HCI Group has become the first outside insurer to tap into a blockchain platform built to fund catastrophe reinsurance, launching three tokenized securities tied to HCI's hurricane risk.
The Tampa-based holding company announced Wednesday that three token series are now available on SurancePlus’ platform. The tokens offer contractual returns that mirror the performance of specific participations by HCI's Cayman Islands reinsurance subsidiary, Fortex Reinsurance SPC, in HCI's catastrophe excess-of-loss reinsurance programs, according to a news release.
HCI is the first outside insurer to use the platform, but Oxbridge has run tokenized reinsurance since 2022, when it launched SurancePlus to fund its own collateralized reinsurance sidecar, Oxbridge Re NS. On the same day HCI announced its pilot, Oxbridge confirmed that its 2025-2026 EtaCat Re and ZetaCat Re tokens delivered annualized returns of 29.3% and 43.4%, beating original targets of 20% and 42%.
Those numbers dwarf returns in the broader catastrophe bond market. The Swiss Re Global Cat Bond Performance Index returned 11.40% for 2025, while Aon's Catastrophe Bond Total Return Index showed 14.1% over the 12 months ending June 30, 2025.

- **Dataset**

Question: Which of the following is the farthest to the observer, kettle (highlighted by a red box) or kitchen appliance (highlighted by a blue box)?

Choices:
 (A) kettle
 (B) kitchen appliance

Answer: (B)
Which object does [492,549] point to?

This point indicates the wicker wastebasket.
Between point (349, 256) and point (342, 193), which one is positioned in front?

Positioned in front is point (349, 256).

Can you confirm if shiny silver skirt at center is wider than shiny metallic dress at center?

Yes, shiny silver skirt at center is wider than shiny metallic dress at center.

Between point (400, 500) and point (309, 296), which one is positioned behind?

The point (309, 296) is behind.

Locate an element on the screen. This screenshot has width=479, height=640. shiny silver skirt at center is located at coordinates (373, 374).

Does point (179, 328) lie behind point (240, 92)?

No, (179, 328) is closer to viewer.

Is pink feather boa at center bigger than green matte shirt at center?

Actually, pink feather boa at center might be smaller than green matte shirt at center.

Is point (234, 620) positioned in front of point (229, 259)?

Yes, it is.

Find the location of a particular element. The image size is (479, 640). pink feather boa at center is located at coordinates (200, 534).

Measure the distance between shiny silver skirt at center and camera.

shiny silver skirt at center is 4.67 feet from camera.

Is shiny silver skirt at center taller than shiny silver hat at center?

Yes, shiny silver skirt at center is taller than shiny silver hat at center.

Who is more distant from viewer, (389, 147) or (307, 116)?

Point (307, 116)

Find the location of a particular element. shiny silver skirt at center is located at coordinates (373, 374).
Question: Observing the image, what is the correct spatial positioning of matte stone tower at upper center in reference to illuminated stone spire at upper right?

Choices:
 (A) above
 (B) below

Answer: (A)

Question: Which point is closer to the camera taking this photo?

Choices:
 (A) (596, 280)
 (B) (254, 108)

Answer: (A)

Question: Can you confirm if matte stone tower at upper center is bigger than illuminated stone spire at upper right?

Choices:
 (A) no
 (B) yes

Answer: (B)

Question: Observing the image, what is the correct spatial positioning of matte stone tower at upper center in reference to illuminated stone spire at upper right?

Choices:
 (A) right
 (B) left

- **List of tasks**
a) In the article about HCI's tokenized reinsurance securities, what annualized return did the ZetaCat Re tokens deliver?
b) Continue the article about HCI's tokenized reinsurance securities after its last sentence.

- **Answers for this exercise**
a) 43.4%

b)
HCI's pilot consists of three series, each priced and structured differently:
|
Token Offering |
Offering Price per Token |
Estimated Redemption Value per Token* |
|
Series A |
$11.10 |
$36.00 |
|
Series B |
$22.12 |
$49.00 |
|
Series C |
$30.01 |
$35.20 |
*Estimates assume no catastrophe losses, redemption at the end of the annual risk period, and exclude collateral investment income (Source: HCI).
The tokenized slice is small relative to HCI's broader reinsurance program. The offering targets roughly $12 million in subscriptions if fully subscribed, against the approximately $381.2 million in net reinsurance premiums HCI expects to cede to third parties across its three coverage towers for the 2026-2027 treaty year, with Fortex Re now participating in two of those towers.
Chairman and CEO Paresh Patel framed the launch as an early-stage experiment. "We are pioneering a new method of risk transfer by connecting the reinsurance market with new sources of capital," he said. “While still in its early stages, we believe tokenized reinsurance securities have the potential to expand access to the reinsurance market by lowering investment barriers, shortening investment duration, and creating the potential for increased liquidity for qualified investors.”
The securities are structured to align with the annual reinsurance treaty cycle, giving them a shorter horizon than most traditional insurance-linked securities. Access is split along regulatory lines: a $5,000 minimum, with US accredited investors buying under Regulation D and qualified non-US investors under Regulation S, the latter generally gaining resale eligibility sooner than Regulation D buyers, who often face holding periods of up to a year.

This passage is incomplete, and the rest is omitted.